Quando parlo di divertimento non mi riferisco solo alle partitelle abusive tra i banchi, c’è stato un periodo nel quale scorreva una strana sensazione dentro di noi, una forza che ci ha spinto a comunicare tra di noi e provare a cambiare un sistema che ci sta stretto da anni.

Il 7 febbraio il liceo Classico Carducci è stato occupato, dopo ben 19 anni, dagli studenti, ragazze e ragazzi, una settimana dove mi sono sentito parte portante della scuola e non più la pedina di un gioco programmato da altri.

Dopo la nostra presa di posizione  si sono mobilitate altre 25 scuole milanesi (licei Volta, Leonardo, Manzoni) e un grande numero in tutta Italia, come un tam tam, per fare passare dei messaggi: maggiori investimenti nella scuola, revisione di un sistema di valutazione ormai sorpassato e più tutela della salute mentale degli studenti. Queste sono alcune delle rivendicazioni che sono state portate nelle scuole. Ovviamente non è cambiato nulla, ma forse è normale che sia così, diventa una spinta per continuare a costruirsi una scuola che valorizzi ogni studente.
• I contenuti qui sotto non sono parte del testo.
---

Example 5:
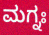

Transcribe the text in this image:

ಮಗ್ನಃ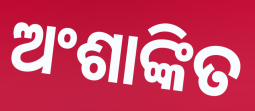
ଅଂଶାଙ୍କିତ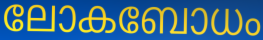
ലോകബോധം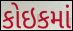
કોઇકમાં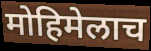
मोहिमेलाच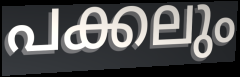
പക്കലുംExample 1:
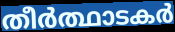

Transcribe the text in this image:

തീർത്ഥാടകർ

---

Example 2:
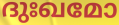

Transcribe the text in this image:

ദുഃഖമോ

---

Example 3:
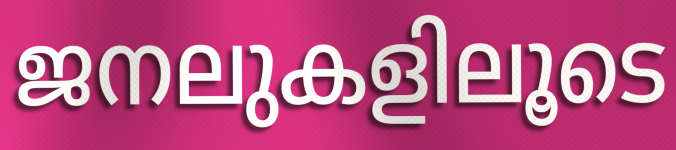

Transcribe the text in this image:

ജനലുകളിലൂടെ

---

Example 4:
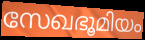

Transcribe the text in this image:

സേഖഭൂമിയം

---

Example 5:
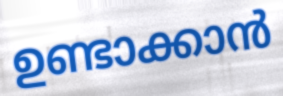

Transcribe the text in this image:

ഉണ്ടാക്കാൻ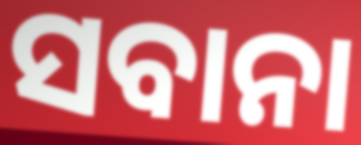
ସବାନା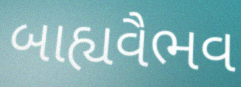
બાહ્યવૈભવ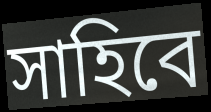
সাহিবে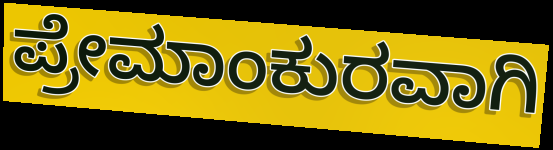
ಪ್ರೇಮಾಂಕುರವಾಗಿ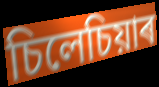
চিলেচিয়াৰ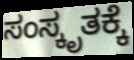
ಸಂಸ್ಕೃತಕ್ಕೆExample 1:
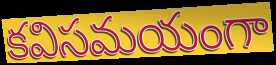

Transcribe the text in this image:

కవిసమయంగా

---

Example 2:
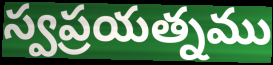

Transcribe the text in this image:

స్వప్రయత్నము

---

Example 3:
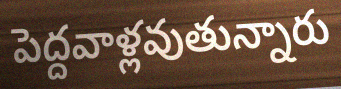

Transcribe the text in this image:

పెద్దవాళ్లవుతున్నారు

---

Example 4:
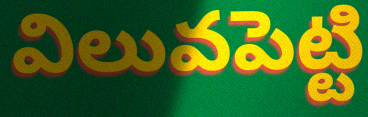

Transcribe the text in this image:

విలువపెట్టి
Io ne ho approfittato per entrare in molti licei e vederli dell’interno, scoprire tante altre realtà in edifici stupendi, come la scuola del Berchet, che ha un intero piano di animali imbalsamati; ho imparato ad apprezzare quei luoghi dove vivono e hanno vissuto altri studenti e studentesse, i loro segni sui muri o le scritte nei bagni. Quelle settimane sono state come una forte scossa di terremoto che ha aperto crepe nei rapporti  tra studenti e insegnanti, ma anche tra gli studenti stessi: non tutti hanno apprezzato quei momenti, alcuni infatti non hanno giudicato l’occupazione come il giusto metodo e questa cosa mi ha sorpreso, ma è stato interessante confrontarsi con idee diverse dalle mie.
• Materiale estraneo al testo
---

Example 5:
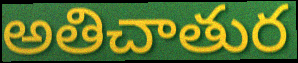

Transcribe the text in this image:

అతిచాతుర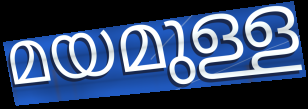
മയമുള്ള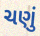
ચણું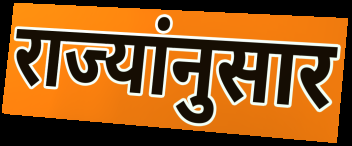
राज्यांनुसारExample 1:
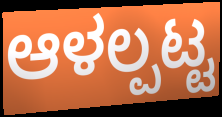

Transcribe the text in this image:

ಆಳಲ್ಪಟ್ಟ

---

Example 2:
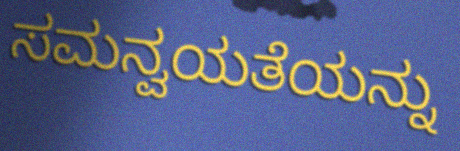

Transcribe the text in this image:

ಸಮನ್ವಯತೆಯನ್ನು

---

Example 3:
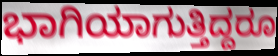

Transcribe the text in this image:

ಭಾಗಿಯಾಗುತ್ತಿದ್ದರೂ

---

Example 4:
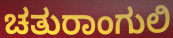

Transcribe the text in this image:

ಚತುರಾಂಗುಲಿ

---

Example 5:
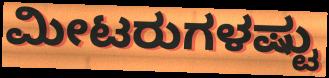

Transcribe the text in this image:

Dopo mesi e mesi con l’avvicinarsi della fine della scuola quelle settimane sono diventati ricordi passati che generavano solo discussioni interminabili. Anche io ho sentito una sensazione di vuoto nel ricordare tutti quei momenti pieni di energia. Con la fine dell’anno nessuno aveva più voglia di pensarci ancora: c’era bisogno di divertirsi, urlare e conoscere nuove persone, infatti la sera del 7 giugno, come da tradizione, ci siamo trovati in massa sul Monte Stella a San Siro, studenti e studentesse di tutta Milano hanno riempito e abitato per tutta la collinetta. Il giorno dopo, con un’ora sola di sonno sulle spalle, abbiamo affrontato l’ultimo giorno e io, tra una versione di latino inventata e una verifica di fisica incredibilmente difficile sento di essere arrivato alla fine e sento ancora dentro un vuoto: ho voglia di ricominciare tutto da capo a settembre.